Mass Culture and Popular Culture
The industrial revolution was the “butterfly effect” that caused a “cultural tsunami”. Wave after wave, the world has been flooded with “cocktails of content” turning it into a global village.
By way of simplification, the term “mass culture” is often used interchangeably with the term “popular culture”. However, the scope of popular culture is broader. “Popular” is not always synonymous with “mass”. According to the sociologist A. Kłoskowska, mass culture is based on standardisation and unification of content aimed at reaching the broadest possible audience through the so-called mass media, i.e. high-circulation press, cheap books, commercial radio stations, and the popularisation of American film and TV productions. [1]
Rather than getting bogged down in long-winded sociohistorical definitions, let us look at the difference in the meaning of the two concepts using the example of a play staged in the theatre, which obviously belongs to “high art” (see Postmodernity – Fusion of High and Low Art), yet the same play broadcast as a television production already belongs to “mass culture”. Therefore, the difference rests on the medium, and not the content, because any content can be popularized or spread among the masses.
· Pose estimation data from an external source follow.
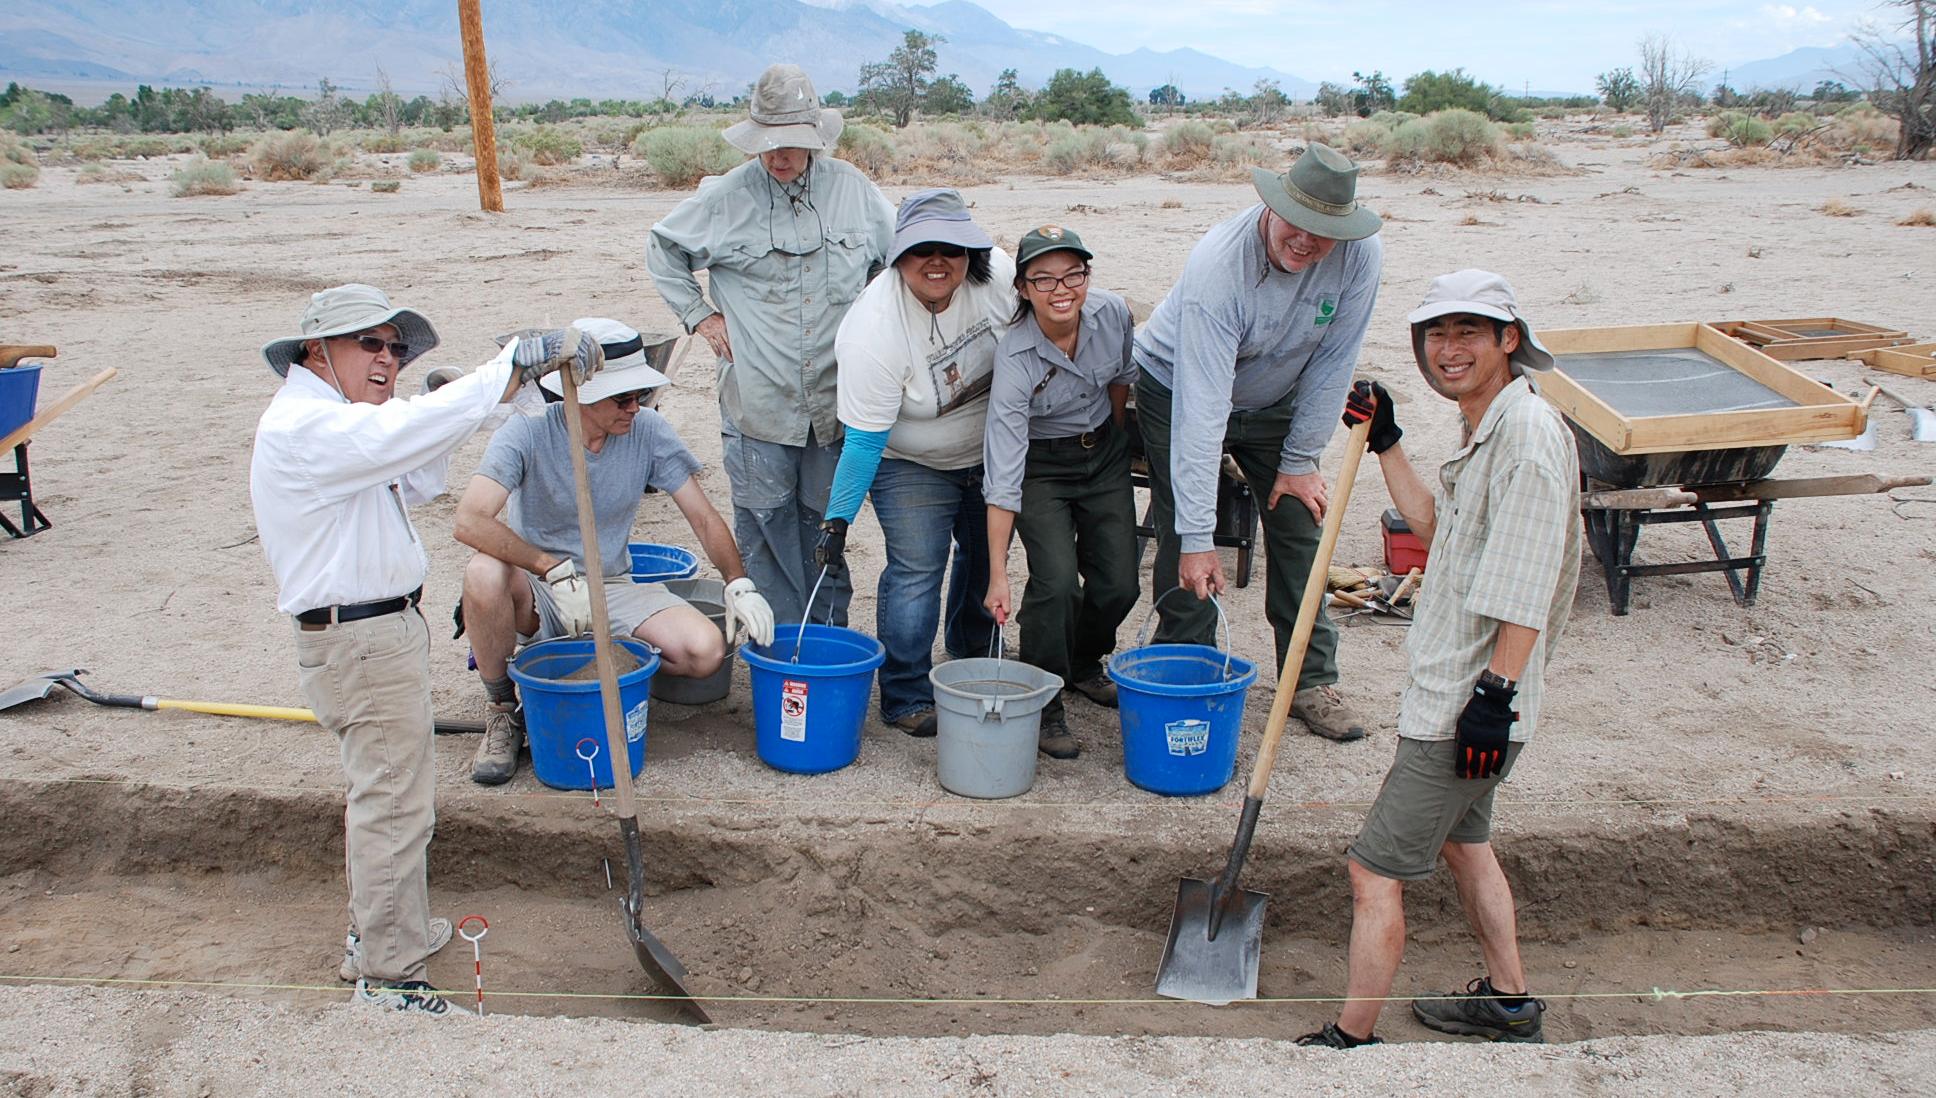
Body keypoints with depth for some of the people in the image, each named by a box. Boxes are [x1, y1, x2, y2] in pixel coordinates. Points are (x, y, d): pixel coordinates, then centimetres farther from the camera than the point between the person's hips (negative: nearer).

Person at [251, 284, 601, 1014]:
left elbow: (410, 487, 22)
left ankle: (377, 930, 40)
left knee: (379, 791, 24)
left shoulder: (327, 422, 16)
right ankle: (388, 974, 9)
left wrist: (432, 412, 8)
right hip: (363, 643, -11)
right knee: (395, 805, -3)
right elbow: (406, 434, -34)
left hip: (380, 632, 11)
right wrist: (519, 362, -36)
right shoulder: (303, 426, -19)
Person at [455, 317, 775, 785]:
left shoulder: (648, 431, -7)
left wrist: (739, 584, -18)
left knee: (706, 650, -22)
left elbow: (704, 518, -3)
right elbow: (470, 521, -29)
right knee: (485, 574, -37)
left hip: (614, 589, 3)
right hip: (539, 593, -2)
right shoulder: (528, 433, -17)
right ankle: (502, 711, -12)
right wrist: (555, 571, -36)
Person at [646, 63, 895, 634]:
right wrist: (698, 314, 7)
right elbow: (662, 250, 15)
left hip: (837, 400, 1)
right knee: (765, 526, 2)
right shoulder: (723, 197, -1)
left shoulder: (853, 190, 3)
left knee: (827, 522, 11)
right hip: (757, 401, -1)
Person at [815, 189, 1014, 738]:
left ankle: (974, 665, 44)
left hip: (991, 451, 6)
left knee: (986, 557, 19)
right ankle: (906, 698, 2)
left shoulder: (998, 274, -22)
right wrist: (837, 519, -31)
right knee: (915, 570, -14)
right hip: (911, 464, -5)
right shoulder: (873, 330, -34)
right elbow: (864, 441, -29)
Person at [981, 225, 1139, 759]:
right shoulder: (1015, 358, -30)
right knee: (1056, 579, -20)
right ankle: (1043, 703, 0)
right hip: (1041, 465, -4)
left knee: (1119, 583, 1)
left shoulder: (1113, 313, -19)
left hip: (1104, 451, 4)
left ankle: (1083, 661, 33)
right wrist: (998, 572, -33)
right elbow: (1003, 475, -32)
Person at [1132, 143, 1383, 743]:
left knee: (1299, 525, 3)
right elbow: (1201, 410, -41)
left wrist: (1300, 461, -8)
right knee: (1182, 542, -9)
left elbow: (1332, 364, -12)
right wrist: (1198, 537, -43)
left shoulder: (1360, 255, -26)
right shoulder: (1217, 265, -38)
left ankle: (1312, 681, 15)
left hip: (1275, 401, 4)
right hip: (1178, 391, -4)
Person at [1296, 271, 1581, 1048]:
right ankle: (1508, 1001, 42)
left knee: (1375, 871, -5)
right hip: (1450, 685, 11)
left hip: (1469, 702, -11)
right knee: (1460, 839, 26)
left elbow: (1526, 590, -25)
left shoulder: (1528, 431, -20)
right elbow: (1433, 524, 23)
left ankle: (1352, 1039, 8)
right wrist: (1385, 443, 18)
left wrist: (1495, 694, -27)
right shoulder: (1486, 430, 11)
Of course, anything popular can have mass reach and vice versa.
The industrial revolution was the “butterfly effect” that caused a “cultural tsunami”. Wave after wave, the world has been flooded with “cocktails of content” turning it into a global village. This brutal process of change began with the invention of the printing press, then the radio and television, and finally personal computers, the Internet, and mobile phones. These latest inventions are favoured by us – the “third wave” generation. [2]
[1] Kłoskowska, A., “Kultura masowa: krytyka i obrona”.
[2] The concept of third wave civilisation or super-industrial civilisation introduced in the book “The Third Wave” by A. Toffler.